++++ EXTRAIT DU TEXTE

Les adblockers menacent-ils les écrans mobiles ?

De plus en plus populaires sur les écrans d'ordinateurs, les adblockers peuvent-ils également s'imposer sur les écrans de nos smartphones et fragiliser tout l'écosystème du marketing mobile ?

Retrouvez les analyses de (de gauche à droite) : Jérôme Léger (Administrateur et Vice-Président Trésorier à la Mobile Marketing Association France & Président de AdMoove), Hani Ramzi (Administrateur de la Mobile Marketing Association France & MD France Persado), Nicolas Rieul (Administrateur et Rapporteur de la Commission publicité mobile à la Mobile Marketing Association France & Mobile Strategist chez Amplifi (Groupe Dentsu Aegis Network), Thomas Jeanjean (Administrateur de la Mobile Marketing Association France & Managing Director Europe - Mid Market chez Criteo).

Longtemps réservée à quelques bidouilleurs, les outils pour bloquer les publicités des sites internet se sont considérablement démocratisés ces derniers mois semant le trouble, voire une certaine inquiétude, parmi les professionnels des médias en ligne. En effet, ces outils menacent non seulement la survie des médias, dont le principal modèle économique reste la publicité, mais compliquent également sérieusement la tâche des marketeurs, qui ne peuvent plus recourir au display pour cibler ou recibler leurs prospects au travers de formats publicitaires adservés.


 "Selon une étude réalisée l'été dernier par Adobe, plus de 200 millions de personnes utilisent désormais un AdBlocker dans le monde, ce qui représente environ 10% de la population des internautes français. Mais ce qu'il y a d'inquiétant, c'est que le phénomène s'accélère avec un taux de croissance annuel de l'ordre de 40%, et même plus de 80% au Royaume-Uni. Le manque à gagner se chiffre déjà à plus de 22 milliards de dollars en 2015 et il pourrait encore doubler cette année provoquant des pertes de revenus de 30 à 50% pour certains médias en ligne" explique Hani RAMZI.

++++++++
++++ EXTRAITS DE DONNÉES

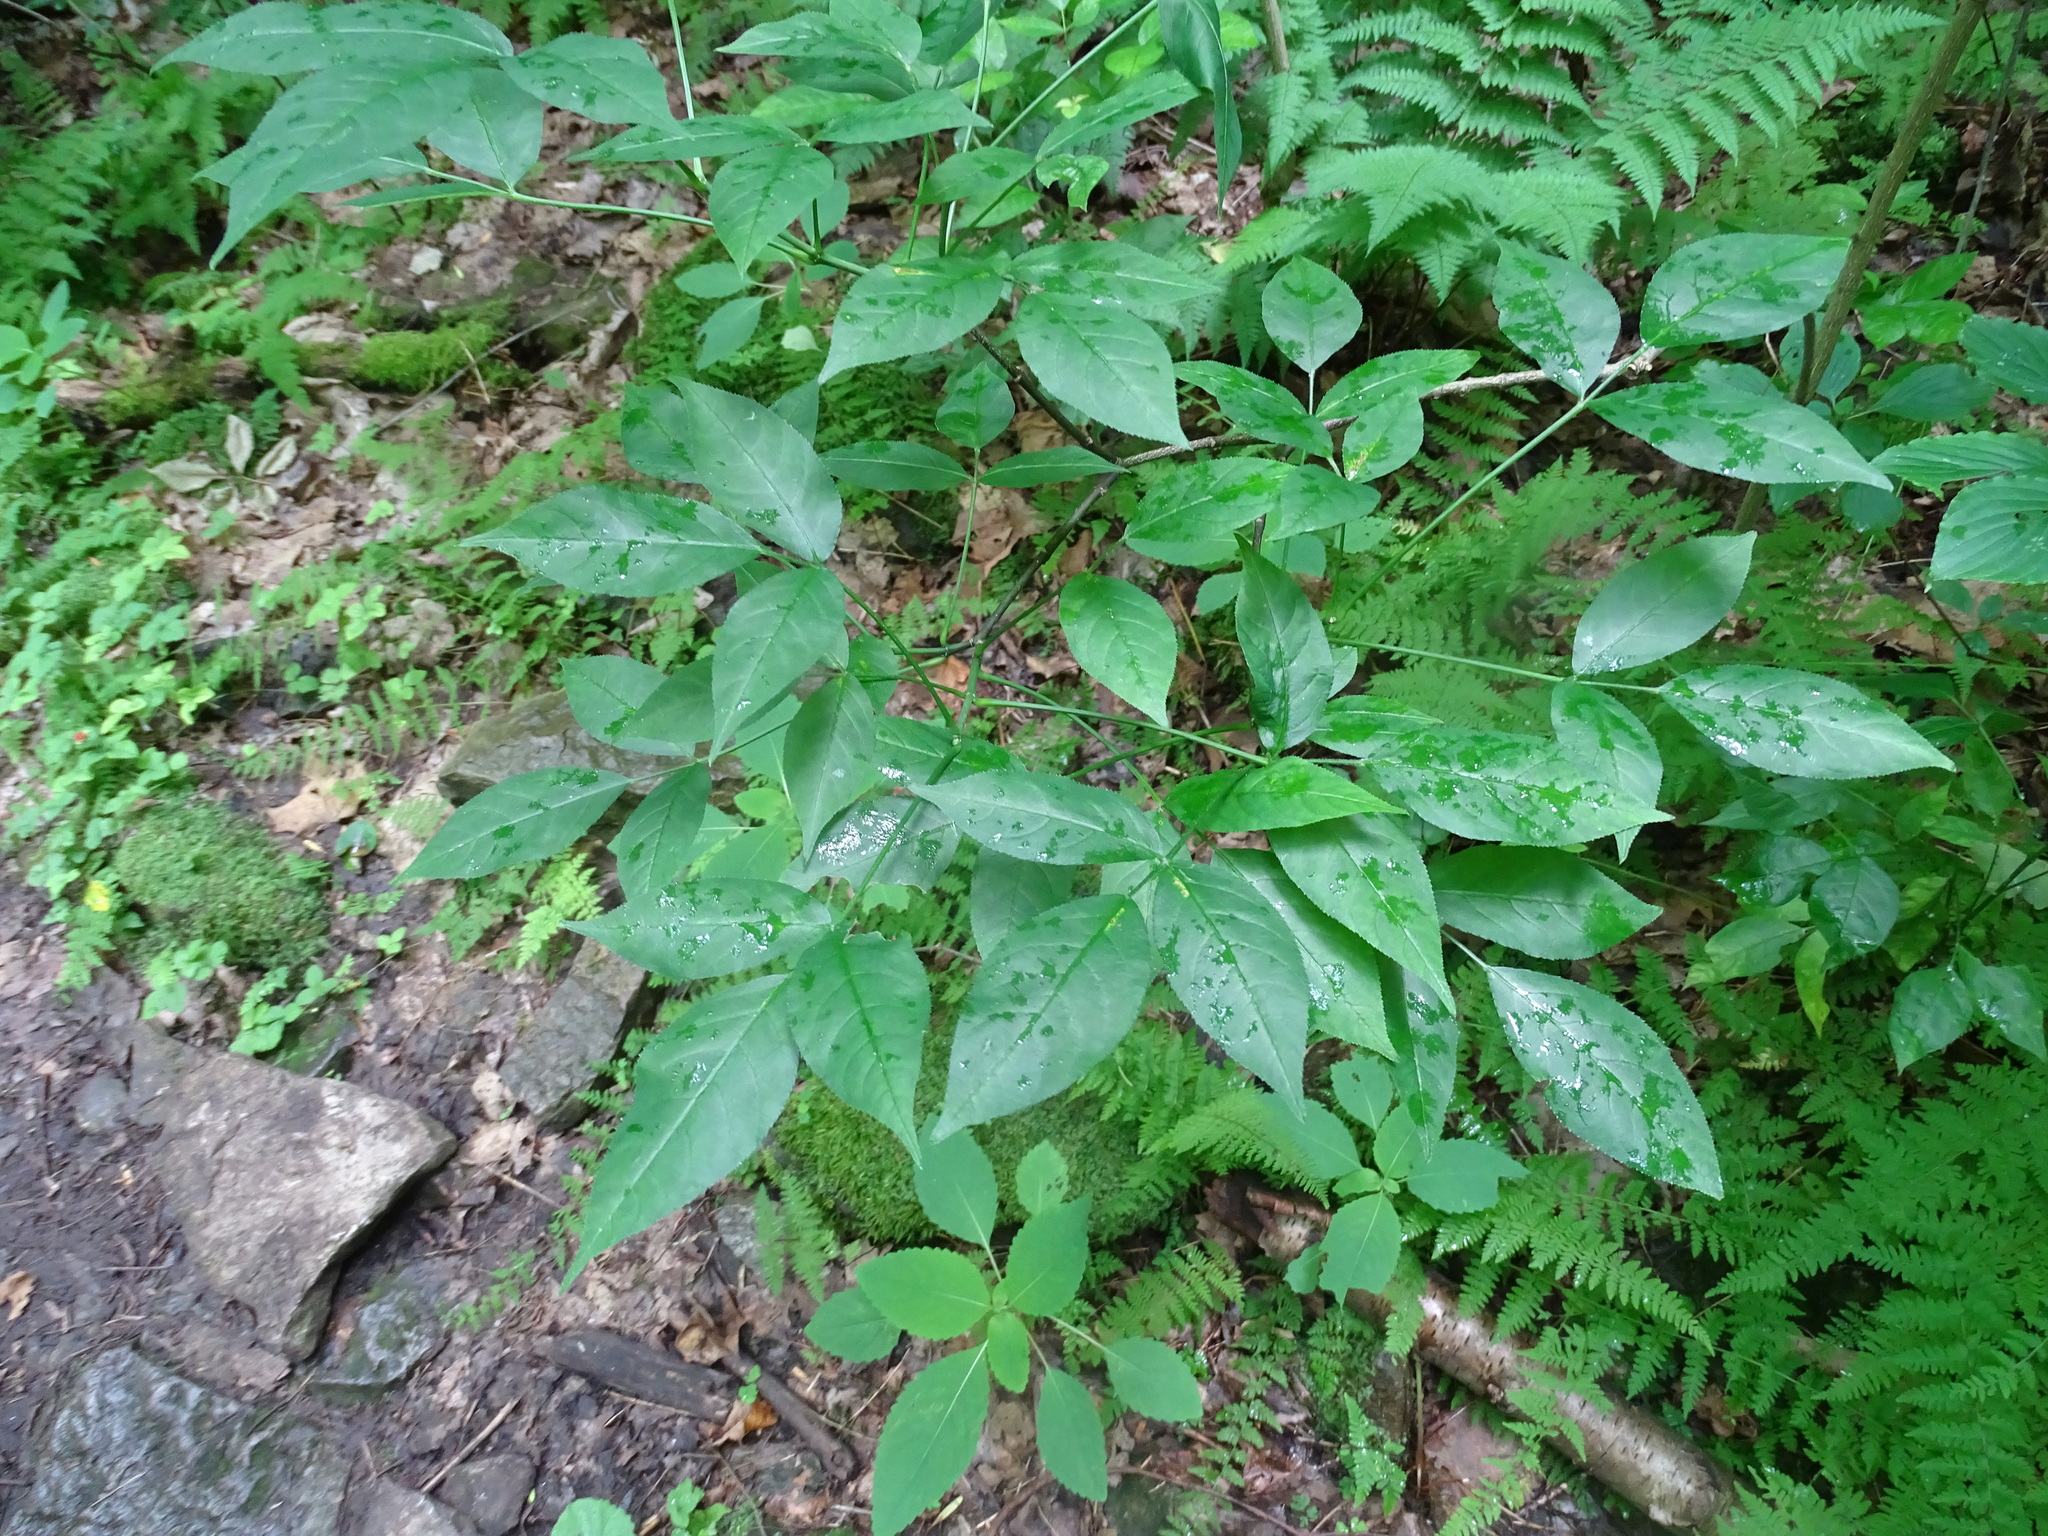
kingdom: Plantae
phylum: Tracheophyta
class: Magnoliopsida
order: Crossosomatales
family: Staphyleaceae
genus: Staphylea
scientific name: Staphylea trifolia
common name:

++++++++

» CONSIGNE
Répondez à ces questions d'après le texte sur les adblockers :
1. Dans quelle entreprise Thomas Jeanjean est-il Managing Director Europe - Mid Market ?
2. Quel est le principal modèle économique des médias ?
3. Quel taux de croissance annuel du phénomène Hani Ramzi donne-t-il pour le Royaume-Uni ?
Seul le texte sur les adblockers sert de source, pas les données.

» RÉPONSE
1. Chez Criteo.
2. La publicité.
3. Plus de 80 %.